● What you should do:
Please reproduce the records line for line, starting at the very beginning and ending with the line that contains "In comparison, in the global survey, 45% of", with that final line included.

── The input

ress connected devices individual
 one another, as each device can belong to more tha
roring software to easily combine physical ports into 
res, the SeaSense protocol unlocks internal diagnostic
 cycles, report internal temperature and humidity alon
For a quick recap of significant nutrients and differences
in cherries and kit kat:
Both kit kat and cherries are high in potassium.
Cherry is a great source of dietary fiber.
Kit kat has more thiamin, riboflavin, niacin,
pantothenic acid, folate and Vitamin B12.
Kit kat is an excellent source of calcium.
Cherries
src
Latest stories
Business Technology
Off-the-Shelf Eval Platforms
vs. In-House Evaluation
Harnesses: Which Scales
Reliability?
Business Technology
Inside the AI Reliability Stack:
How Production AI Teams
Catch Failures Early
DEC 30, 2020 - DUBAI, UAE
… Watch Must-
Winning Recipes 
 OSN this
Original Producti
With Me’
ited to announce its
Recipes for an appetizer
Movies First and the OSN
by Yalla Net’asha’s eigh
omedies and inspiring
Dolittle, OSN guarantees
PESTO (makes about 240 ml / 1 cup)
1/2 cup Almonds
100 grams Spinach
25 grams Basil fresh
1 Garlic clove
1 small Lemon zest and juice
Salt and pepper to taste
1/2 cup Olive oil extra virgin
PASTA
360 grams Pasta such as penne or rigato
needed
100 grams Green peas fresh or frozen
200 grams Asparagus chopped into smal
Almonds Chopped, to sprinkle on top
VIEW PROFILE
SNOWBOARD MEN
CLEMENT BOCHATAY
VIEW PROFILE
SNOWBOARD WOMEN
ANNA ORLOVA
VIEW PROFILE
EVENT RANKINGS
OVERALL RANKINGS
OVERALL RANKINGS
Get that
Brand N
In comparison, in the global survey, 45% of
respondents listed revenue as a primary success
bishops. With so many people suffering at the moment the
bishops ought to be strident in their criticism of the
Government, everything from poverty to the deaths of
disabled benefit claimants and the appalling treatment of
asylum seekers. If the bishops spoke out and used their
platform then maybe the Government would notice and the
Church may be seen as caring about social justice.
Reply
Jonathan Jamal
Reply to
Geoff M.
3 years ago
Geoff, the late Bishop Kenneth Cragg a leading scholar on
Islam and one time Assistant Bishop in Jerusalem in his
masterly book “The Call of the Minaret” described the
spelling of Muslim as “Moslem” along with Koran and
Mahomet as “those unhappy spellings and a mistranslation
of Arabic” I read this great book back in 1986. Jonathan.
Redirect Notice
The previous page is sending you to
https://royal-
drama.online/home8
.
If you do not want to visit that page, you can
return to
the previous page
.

────

● Written answer:
ress connected devices individual
 one another, as each device can belong to more tha
roring software to easily combine physical ports into 
res, the SeaSense protocol unlocks internal diagnostic
 cycles, report internal temperature and humidity alon
For a quick recap of significant nutrients and differences
in cherries and kit kat:
Both kit kat and cherries are high in potassium.
Cherry is a great source of dietary fiber.
Kit kat has more thiamin, riboflavin, niacin,
pantothenic acid, folate and Vitamin B12.
Kit kat is an excellent source of calcium.
Cherries
src
Latest stories
Business Technology
Off-the-Shelf Eval Platforms
vs. In-House Evaluation
Harnesses: Which Scales
Reliability?
Business Technology
Inside the AI Reliability Stack:
How Production AI Teams
Catch Failures Early
DEC 30, 2020 - DUBAI, UAE
… Watch Must-
Winning Recipes 
 OSN this
Original Producti
With Me’
ited to announce its
Recipes for an appetizer
Movies First and the OSN
by Yalla Net’asha’s eigh
omedies and inspiring
Dolittle, OSN guarantees
PESTO (makes about 240 ml / 1 cup)
1/2 cup Almonds
100 grams Spinach
25 grams Basil fresh
1 Garlic clove
1 small Lemon zest and juice
Salt and pepper to taste
1/2 cup Olive oil extra virgin
PASTA
360 grams Pasta such as penne or rigato
needed
100 grams Green peas fresh or frozen
200 grams Asparagus chopped into smal
Almonds Chopped, to sprinkle on top
VIEW PROFILE
SNOWBOARD MEN
CLEMENT BOCHATAY
VIEW PROFILE
SNOWBOARD WOMEN
ANNA ORLOVA
VIEW PROFILE
EVENT RANKINGS
OVERALL RANKINGS
OVERALL RANKINGS
Get that
Brand N
In comparison, in the global survey, 45% of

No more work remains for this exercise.